News
How Amy Klobuchar Plans To Tackle Addiction & Mental Health Issues
Before she launched her candidacy for president, many came to know Sen. Amy Klobuchar through her tense exchange about alcoholism with then-Supreme Court justice nominee Brett Kavanaugh during a hearing. As the senator from Minnesota has now made clear, it's an issue that's close to her heart, and so her first major policy proposal addresses exactly that. On Friday, Klobuchar introduced a plan tackling addiction and mental health issues, and it would involve $100 billion going towards prevention, treatment, and recovery costs.
"Amy’s dad struggled with alcoholism and she saw the toll that substance use disorders can take on families and communities," Klobuchar's team wrote in a Medium post explaining the plan. "Her dad climbed the highest mountains but also sank to the lowest valleys because of his battle with alcoholism."
Her plan, as the Medium post explains, would "combat substance use disorder and prioritize mental health, including launching new prevention and early intervention initiatives, expanding access to treatment and giving Americans a path to sustainable recovery."
Klobuchar also laid out her proposal to pay for this plan: an additional tax on active opioid ingredients in drugs, which the drug manufacturers or importers would have to pay, as Politico explained.
Klobuchar's plan has three main sections, as The New York Times explained: prevention, treatment, and what she calls to as "ongoing recovery," which refers to job programs and expanded social services for those recovering from an addiction, treatment programs for nonviolent drug offenders, and training for police officers on how to work with those suffering from addiction or mental health issues.
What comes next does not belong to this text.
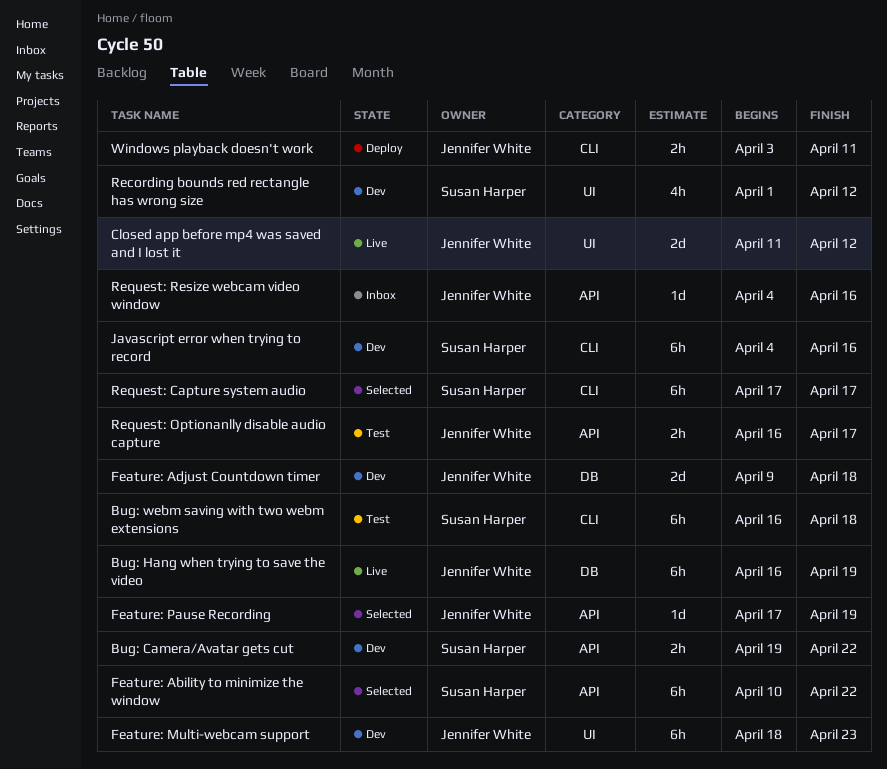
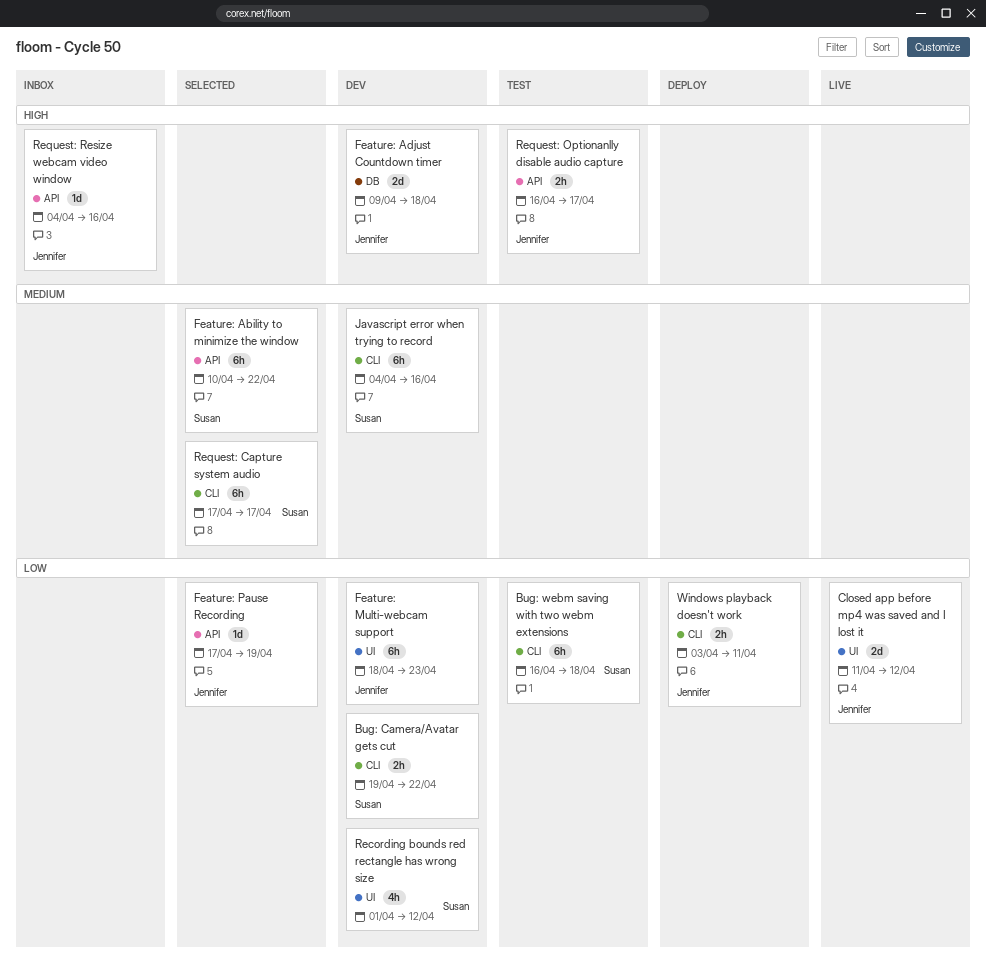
Bug: Camera/Avatar gets cut, label: API -> CLI
Bug: Hang when trying to save the video: present -> none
Another element of the plan is its aim to take a well-rounded approach to combating mental health issues. As her Medium post explained, this will include work to remove the stigma that surrounds mental health, suicide prevention programs that focus on minority communities and veterans, and funding for research at the National Institutes of Health.
"Everywhere I've gone in this country, every town hall meeting, people say, 'What's the most interesting thing that you've heard?'" Klobuchar told NBC News' Ali Vitali in an interview. "Almost every single one, people either ask about addiction or they ask about mental health."
While Klobuchar told CBS This Morning that her family's personal history with alcoholism was one of the drivers of the plan, another is the sheer breadth of the problem. Drug overdoses killed more Americans in 2017 than the entire Vietnam War did, as she told CBS. Addressing the problem from the bottom up — that is, with prevention efforts — is thus an important prong of the proposal.
The plan still leaves some areas to be further specified, as Politico wrote, and a number of its elements have already proven to be unpopular in Washington. For example, levying an additional tax on pharmaceutical companies is unlikely to be popular with Republican lawmakers — and from the other side, such a tax could also end up merely costing consumers more, according to Politico. Still, this is the most comprehensive program than any 2020 Democratic candidate has introduced that would address addiction and mental health issues so far.